**Recorded information**.
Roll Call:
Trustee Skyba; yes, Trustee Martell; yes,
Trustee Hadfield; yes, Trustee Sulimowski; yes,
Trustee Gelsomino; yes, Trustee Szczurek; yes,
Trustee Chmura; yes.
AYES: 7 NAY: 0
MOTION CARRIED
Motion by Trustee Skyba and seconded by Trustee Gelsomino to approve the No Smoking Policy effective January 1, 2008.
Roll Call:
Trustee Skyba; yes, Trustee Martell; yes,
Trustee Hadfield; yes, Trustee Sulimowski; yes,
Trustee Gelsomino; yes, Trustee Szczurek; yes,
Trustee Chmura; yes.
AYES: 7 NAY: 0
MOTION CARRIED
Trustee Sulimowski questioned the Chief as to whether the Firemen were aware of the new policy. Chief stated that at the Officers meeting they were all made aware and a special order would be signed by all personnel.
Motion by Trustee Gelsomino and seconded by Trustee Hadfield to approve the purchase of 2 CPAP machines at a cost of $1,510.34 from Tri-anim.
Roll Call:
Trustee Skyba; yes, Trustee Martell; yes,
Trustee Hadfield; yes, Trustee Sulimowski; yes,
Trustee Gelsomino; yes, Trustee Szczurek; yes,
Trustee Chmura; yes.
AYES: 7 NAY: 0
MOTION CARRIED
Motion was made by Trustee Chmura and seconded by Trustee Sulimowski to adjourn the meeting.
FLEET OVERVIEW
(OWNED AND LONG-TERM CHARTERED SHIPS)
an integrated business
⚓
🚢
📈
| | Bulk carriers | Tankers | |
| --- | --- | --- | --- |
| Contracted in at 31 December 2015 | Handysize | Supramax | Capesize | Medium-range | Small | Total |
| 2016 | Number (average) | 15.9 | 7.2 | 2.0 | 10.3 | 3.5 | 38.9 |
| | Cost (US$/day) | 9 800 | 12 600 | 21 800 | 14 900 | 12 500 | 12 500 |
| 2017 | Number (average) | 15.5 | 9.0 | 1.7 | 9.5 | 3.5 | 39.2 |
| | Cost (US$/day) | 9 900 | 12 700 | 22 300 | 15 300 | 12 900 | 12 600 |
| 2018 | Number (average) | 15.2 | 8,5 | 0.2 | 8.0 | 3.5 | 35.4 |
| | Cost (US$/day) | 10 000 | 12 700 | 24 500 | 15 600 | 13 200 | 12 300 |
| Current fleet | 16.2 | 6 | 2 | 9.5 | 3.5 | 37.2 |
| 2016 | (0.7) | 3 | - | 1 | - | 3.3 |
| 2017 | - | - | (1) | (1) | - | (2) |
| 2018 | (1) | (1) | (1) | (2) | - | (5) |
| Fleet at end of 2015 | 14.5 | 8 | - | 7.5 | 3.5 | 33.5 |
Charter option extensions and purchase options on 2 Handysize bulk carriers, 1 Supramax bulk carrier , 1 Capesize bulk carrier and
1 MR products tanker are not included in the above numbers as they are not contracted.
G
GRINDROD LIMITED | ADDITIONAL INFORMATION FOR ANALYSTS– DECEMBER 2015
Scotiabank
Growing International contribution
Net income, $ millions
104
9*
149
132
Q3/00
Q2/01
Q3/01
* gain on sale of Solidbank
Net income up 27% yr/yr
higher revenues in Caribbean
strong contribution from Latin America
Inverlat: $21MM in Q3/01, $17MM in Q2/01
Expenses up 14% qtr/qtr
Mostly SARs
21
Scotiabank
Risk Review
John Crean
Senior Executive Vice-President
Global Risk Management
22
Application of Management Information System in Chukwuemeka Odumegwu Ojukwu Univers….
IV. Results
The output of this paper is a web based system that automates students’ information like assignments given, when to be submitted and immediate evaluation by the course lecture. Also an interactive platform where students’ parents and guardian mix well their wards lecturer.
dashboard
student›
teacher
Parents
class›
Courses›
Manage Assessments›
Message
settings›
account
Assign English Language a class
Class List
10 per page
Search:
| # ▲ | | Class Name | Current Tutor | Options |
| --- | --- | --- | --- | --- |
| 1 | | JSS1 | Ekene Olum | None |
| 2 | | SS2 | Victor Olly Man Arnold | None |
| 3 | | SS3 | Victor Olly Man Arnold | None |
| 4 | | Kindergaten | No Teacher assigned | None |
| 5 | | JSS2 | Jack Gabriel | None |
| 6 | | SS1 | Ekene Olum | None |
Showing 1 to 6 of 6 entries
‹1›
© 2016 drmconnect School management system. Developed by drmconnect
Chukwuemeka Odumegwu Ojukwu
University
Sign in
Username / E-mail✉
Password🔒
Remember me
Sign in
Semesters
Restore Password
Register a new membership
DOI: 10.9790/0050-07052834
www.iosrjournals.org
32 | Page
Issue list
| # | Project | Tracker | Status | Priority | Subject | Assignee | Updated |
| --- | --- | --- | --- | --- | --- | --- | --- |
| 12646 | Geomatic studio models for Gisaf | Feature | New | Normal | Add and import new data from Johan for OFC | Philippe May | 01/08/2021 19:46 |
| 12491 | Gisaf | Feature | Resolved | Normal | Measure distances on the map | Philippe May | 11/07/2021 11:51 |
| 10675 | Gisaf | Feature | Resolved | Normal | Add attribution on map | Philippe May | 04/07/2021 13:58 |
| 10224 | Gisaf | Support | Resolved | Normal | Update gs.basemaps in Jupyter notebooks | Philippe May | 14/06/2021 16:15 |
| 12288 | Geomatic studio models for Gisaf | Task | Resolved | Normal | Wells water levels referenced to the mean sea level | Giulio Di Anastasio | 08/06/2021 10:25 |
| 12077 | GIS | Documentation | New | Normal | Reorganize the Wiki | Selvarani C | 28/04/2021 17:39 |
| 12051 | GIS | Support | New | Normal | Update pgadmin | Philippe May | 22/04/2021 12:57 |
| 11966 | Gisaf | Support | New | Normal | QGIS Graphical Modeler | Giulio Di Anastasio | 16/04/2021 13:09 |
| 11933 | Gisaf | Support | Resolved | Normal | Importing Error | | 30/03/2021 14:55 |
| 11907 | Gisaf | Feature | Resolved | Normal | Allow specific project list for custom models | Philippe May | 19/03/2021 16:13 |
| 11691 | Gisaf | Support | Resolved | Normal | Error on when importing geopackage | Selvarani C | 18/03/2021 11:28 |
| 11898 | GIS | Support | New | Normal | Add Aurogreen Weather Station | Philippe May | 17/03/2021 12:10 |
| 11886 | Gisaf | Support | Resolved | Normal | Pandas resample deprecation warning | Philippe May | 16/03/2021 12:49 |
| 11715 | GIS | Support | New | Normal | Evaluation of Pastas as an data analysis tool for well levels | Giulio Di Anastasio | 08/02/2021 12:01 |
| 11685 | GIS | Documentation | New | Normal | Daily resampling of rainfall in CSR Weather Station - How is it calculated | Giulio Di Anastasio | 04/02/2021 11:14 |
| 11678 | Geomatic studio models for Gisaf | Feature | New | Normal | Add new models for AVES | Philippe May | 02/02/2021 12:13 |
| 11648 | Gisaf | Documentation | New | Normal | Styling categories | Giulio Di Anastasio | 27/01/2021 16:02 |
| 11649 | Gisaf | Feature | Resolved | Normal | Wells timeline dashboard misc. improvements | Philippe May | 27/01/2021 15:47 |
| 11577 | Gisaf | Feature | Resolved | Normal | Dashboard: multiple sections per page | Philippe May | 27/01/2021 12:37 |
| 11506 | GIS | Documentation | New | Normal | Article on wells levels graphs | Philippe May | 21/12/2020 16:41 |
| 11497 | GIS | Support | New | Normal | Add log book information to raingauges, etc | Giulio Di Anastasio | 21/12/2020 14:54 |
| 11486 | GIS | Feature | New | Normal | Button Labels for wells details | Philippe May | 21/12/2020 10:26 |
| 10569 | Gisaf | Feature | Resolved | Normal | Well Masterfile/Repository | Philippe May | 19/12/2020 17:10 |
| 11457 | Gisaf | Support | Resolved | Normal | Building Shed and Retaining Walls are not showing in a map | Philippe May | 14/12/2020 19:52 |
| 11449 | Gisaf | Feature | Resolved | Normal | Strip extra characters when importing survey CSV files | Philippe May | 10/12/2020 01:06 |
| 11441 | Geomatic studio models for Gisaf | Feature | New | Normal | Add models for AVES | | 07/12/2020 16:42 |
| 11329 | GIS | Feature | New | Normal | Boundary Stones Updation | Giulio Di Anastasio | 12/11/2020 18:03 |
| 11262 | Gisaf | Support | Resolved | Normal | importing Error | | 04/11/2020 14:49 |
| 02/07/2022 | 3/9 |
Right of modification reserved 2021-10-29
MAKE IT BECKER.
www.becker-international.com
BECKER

**What to produce**. Lines after the one containing "Small | Total |" are not part of the task. Output the entries exactly from their first line through that one.

**Exercise output**.
Roll Call:
Trustee Skyba; yes, Trustee Martell; yes,
Trustee Hadfield; yes, Trustee Sulimowski; yes,
Trustee Gelsomino; yes, Trustee Szczurek; yes,
Trustee Chmura; yes.
AYES: 7 NAY: 0
MOTION CARRIED
Motion by Trustee Skyba and seconded by Trustee Gelsomino to approve the No Smoking Policy effective January 1, 2008.
Roll Call:
Trustee Skyba; yes, Trustee Martell; yes,
Trustee Hadfield; yes, Trustee Sulimowski; yes,
Trustee Gelsomino; yes, Trustee Szczurek; yes,
Trustee Chmura; yes.
AYES: 7 NAY: 0
MOTION CARRIED
Trustee Sulimowski questioned the Chief as to whether the Firemen were aware of the new policy. Chief stated that at the Officers meeting they were all made aware and a special order would be signed by all personnel.
Motion by Trustee Gelsomino and seconded by Trustee Hadfield to approve the purchase of 2 CPAP machines at a cost of $1,510.34 from Tri-anim.
Roll Call:
Trustee Skyba; yes, Trustee Martell; yes,
Trustee Hadfield; yes, Trustee Sulimowski; yes,
Trustee Gelsomino; yes, Trustee Szczurek; yes,
Trustee Chmura; yes.
AYES: 7 NAY: 0
MOTION CARRIED
Motion was made by Trustee Chmura and seconded by Trustee Sulimowski to adjourn the meeting.
FLEET OVERVIEW
(OWNED AND LONG-TERM CHARTERED SHIPS)
an integrated business
⚓
🚢
📈
| | Bulk carriers | Tankers | |
| --- | --- | --- | --- |
| Contracted in at 31 December 2015 | Handysize | Supramax | Capesize | Medium-range | Small | Total |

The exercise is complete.